**Набор заданий:**
(a) Воспроизведите отрывок текста о «Крейцеровой сонате» от слов «Использование эпиграфов из» до слов «понимании природы брака.».
(b) Ответьте по тексту о «Крейцеровой сонате» на вопросы:
(i) Сколько эпиграфов из Евангелия от Матфея Толстой взял для «Крейцеровой сонаты»?
(ii) На рубеже каких десятилетий Толстой пережил серьезный духовный кризис?
(iii) После какой по счету беременности врачи не советовали Софье Андреевне больше рожать?
(c) Назовите все Евангелия, которые упомянуты в тексте о «Крейцеровой сонате».

── Исходный текст

Использование эпиграфов из священных текстов в «Крейцеровой сонате» не уникальное решение для Толстого. Еще в «Анне Карениной», где сюжет складывается также вокруг супружеской измены, писатель использовал для эпиграфа переиначенную цитату из Послания к римлянам апостола Павла. А для романа «Воскресение», который появится спустя десять лет после повести, Толстой подберет сразу четыре цитаты из Евангелий от Матфея, Иоанна и Луки. В случае «Крейцеровой сонаты» писатель останавливается на трех эпиграфах из Евангелия от Матфея: первый говорит о прелюбодеянии, второй – о браке, третий – о целомудрии. Они подсказывают проблематику, в контексте которой необходимо воспринимать рассказанную историю, и одновременно задают уровень дискуссии: здесь важен разговор не о конкретном случае или общественных нормах, а о религиозном понимании природы брака.
Стремление Толстого поговорить о несостоятельности брака как таинства можно, в свою очередь, объяснить в целом отношениями писателя с религией в тот момент. На рубеже 1870–1880-х он переживает серьезный духовный кризис, по итогам которого переосмысляет и свои религиозные представления. Еще через два десятилетия это приведет его к открытому конфликту с церковью и окончательному разладу с ней. Толстой предполагает, что религия должна содержать в себе ядро моральных предписаний и требований к человеку по их исполнению, и, на его взгляд, православие здесь заняло слишком мягкую позицию, прощая любой грех. Одновременно Толстой берется заново перевести Евангелие, исключив из него все «чудесное» и прочтя соответствующие эпизоды в рациональном ключе. В первую очередь это переосмысление касается таинств. Церковь же считает брак одним из них. В этом смысле повесть становится еще одним разоблачением «чудесного» и продолжением разговора о моральных предписаниях. Все подобранные Толстым цитаты из Евангелия касаются как раз тех правил, которые предъявляются к христианину в отношении целомудрия и семейных отношений.
Да, и тому есть несколько доказательств. В первую очередь сложно не заметить, что Толстой при написании повести воспроизвел как многие эпизоды из своей биографии, так и мысли, которые им владели в разное время. Подобно самому писателю, его герой перед свадьбой дает прочитать невесте дневник, из которого она должна узнать о его связях до брака. Как и Толстой, Позднышев боится, что после этого невеста его бросит, но этого не происходит. Как и жене Позднышева, Софье Андреевне после пятой беременности врачи не советуют больше рожать – правда, жена Толстого этим советом пренебрегла, после чего трое ее детей подряд умерли в младенчестве. Толстой вкладывает в размышления Позднышева свою мысль о том, что только рождение детей может оправдывать физическую сторону брака, которая в противном случае становится постыдной и животной. Кроме того, есть прямое указание Софьи Андреевны на то, что повесть Толстого довольно сильно пересекается с его жизненными обстоятельствами. «Какая видимая нить связывает старые дневники Левочки с его “Крейцеровой сонатой”! – записывает она. – А я в этой паутине жужжащая муха, случайно попавшая, из которой паук сосал кровь». Наконец, сам Толстой пишет послесловие к повести, в котором повторяет ключевые положения размышлений Позднышева уже от своего имени, и тем самым фактически ставит знак равенства между своими взглядами и взглядами своего героя.

────
── Перечень записей

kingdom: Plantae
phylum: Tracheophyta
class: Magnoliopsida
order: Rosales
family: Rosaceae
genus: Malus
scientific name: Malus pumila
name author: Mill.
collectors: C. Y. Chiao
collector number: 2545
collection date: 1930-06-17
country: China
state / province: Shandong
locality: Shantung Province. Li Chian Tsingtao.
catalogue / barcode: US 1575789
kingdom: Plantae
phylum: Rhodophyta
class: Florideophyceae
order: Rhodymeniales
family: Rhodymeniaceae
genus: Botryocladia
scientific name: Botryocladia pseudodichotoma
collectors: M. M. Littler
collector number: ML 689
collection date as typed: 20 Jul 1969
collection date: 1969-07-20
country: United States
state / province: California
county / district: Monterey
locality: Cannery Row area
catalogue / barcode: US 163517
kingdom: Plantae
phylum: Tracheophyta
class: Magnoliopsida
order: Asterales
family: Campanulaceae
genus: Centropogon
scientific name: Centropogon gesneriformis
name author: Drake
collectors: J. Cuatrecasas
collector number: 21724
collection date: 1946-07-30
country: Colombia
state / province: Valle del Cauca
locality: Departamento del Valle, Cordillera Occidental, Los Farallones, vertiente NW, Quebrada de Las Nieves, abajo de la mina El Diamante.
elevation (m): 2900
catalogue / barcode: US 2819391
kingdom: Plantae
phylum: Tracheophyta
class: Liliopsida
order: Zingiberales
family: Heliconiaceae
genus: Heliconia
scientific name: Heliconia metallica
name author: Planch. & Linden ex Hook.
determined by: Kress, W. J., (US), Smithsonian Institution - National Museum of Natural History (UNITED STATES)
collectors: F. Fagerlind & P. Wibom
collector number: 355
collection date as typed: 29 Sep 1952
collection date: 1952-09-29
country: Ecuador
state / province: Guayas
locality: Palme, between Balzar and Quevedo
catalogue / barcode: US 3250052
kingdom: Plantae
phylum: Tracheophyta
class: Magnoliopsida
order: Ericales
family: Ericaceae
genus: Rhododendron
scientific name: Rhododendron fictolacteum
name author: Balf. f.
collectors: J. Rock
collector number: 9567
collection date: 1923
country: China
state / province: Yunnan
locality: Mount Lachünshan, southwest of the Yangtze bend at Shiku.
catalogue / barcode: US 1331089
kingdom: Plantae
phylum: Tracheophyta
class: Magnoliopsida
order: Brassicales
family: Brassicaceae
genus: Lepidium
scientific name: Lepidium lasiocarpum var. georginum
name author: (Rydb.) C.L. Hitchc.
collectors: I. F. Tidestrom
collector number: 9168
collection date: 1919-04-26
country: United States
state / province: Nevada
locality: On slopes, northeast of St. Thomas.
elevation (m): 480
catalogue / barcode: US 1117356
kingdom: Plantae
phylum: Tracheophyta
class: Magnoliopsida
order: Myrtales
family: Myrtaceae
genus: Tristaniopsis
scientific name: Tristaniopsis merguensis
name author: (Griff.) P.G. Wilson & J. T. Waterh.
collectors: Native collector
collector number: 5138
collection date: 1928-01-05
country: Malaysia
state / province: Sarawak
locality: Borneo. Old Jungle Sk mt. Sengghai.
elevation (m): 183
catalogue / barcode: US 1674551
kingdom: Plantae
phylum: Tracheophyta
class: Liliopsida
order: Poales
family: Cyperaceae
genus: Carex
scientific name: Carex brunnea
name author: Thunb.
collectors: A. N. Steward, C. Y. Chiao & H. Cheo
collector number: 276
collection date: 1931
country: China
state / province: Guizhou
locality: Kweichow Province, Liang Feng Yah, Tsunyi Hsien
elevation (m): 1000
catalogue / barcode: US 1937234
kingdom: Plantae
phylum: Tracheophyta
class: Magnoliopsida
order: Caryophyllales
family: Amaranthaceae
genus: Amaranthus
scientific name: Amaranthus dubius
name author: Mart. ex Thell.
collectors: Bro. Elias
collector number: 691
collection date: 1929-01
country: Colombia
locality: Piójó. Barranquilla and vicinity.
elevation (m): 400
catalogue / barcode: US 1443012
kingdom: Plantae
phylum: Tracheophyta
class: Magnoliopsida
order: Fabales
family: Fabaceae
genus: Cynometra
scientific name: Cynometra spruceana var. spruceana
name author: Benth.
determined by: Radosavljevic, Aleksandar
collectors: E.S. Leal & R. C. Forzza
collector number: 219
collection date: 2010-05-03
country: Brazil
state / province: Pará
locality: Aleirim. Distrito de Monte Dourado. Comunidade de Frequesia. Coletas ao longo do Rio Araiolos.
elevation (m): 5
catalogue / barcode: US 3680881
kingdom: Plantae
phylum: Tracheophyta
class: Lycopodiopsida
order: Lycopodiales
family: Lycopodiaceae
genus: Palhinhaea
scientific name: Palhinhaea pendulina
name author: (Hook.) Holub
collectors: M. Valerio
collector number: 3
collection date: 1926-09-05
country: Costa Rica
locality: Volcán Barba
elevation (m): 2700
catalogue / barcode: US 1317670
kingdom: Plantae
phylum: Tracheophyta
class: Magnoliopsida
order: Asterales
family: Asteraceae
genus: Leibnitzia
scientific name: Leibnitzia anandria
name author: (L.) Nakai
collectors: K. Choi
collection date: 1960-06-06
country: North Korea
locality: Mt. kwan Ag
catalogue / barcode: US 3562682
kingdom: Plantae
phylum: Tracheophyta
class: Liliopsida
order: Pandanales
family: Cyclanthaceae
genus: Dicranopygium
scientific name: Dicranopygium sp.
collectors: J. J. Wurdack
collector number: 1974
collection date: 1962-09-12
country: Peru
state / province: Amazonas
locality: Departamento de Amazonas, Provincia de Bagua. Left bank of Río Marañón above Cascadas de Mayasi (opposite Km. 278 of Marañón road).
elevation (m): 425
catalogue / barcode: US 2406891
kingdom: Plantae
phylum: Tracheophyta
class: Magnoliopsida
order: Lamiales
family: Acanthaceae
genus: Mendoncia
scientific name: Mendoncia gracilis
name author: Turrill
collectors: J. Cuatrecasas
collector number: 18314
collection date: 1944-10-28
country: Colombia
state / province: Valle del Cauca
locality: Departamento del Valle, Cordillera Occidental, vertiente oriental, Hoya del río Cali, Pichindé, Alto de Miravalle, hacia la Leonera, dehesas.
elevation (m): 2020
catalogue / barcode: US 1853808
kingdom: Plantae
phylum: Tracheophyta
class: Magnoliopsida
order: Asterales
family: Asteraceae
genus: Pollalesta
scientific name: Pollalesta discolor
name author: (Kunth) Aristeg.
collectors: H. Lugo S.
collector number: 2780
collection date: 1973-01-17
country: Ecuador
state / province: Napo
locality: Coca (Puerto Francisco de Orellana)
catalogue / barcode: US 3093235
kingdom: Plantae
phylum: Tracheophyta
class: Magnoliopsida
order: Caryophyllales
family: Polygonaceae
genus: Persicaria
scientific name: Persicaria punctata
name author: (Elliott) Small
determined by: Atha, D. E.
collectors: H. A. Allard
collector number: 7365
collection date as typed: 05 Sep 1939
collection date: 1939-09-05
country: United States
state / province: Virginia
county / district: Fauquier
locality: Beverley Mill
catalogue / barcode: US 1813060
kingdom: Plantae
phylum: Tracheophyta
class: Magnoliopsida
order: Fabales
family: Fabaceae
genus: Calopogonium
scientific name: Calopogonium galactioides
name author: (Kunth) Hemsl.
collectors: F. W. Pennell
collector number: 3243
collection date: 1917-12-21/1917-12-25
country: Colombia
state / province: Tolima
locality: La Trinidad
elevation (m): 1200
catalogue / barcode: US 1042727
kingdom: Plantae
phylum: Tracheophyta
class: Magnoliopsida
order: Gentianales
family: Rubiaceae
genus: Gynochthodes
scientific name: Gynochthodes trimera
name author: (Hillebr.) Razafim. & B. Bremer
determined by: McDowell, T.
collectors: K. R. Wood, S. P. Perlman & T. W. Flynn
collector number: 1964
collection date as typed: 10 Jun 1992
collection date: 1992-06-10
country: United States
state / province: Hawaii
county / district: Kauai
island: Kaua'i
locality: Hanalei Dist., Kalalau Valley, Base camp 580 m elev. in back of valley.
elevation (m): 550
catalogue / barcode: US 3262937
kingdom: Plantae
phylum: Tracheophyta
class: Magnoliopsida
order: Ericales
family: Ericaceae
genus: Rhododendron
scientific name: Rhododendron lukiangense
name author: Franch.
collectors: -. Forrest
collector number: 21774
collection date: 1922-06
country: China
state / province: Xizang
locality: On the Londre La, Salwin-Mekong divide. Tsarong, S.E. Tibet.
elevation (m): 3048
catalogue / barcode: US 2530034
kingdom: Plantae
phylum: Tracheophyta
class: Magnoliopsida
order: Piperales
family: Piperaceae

────

**Ответы к заданиям:**
(a)
Использование эпиграфов из священных текстов в «Крейцеровой сонате» не уникальное решение для Толстого. Еще в «Анне Карениной», где сюжет складывается также вокруг супружеской измены, писатель использовал для эпиграфа переиначенную цитату из Послания к римлянам апостола Павла. А для романа «Воскресение», который появится спустя десять лет после повести, Толстой подберет сразу четыре цитаты из Евангелий от Матфея, Иоанна и Луки. В случае «Крейцеровой сонаты» писатель останавливается на трех эпиграфах из Евангелия от Матфея: первый говорит о прелюбодеянии, второй – о браке, третий – о целомудрии. Они подсказывают проблематику, в контексте которой необходимо воспринимать рассказанную историю, и одновременно задают уровень дискуссии: здесь важен разговор не о конкретном случае или общественных нормах, а о религиозном понимании природы брака.

(b)
(i) Три.
(ii) На рубеже 1870–1880-х.
(iii) После пятой.

(c) Евангелие от Матфея, Евангелие от Иоанна, Евангелие от Луки.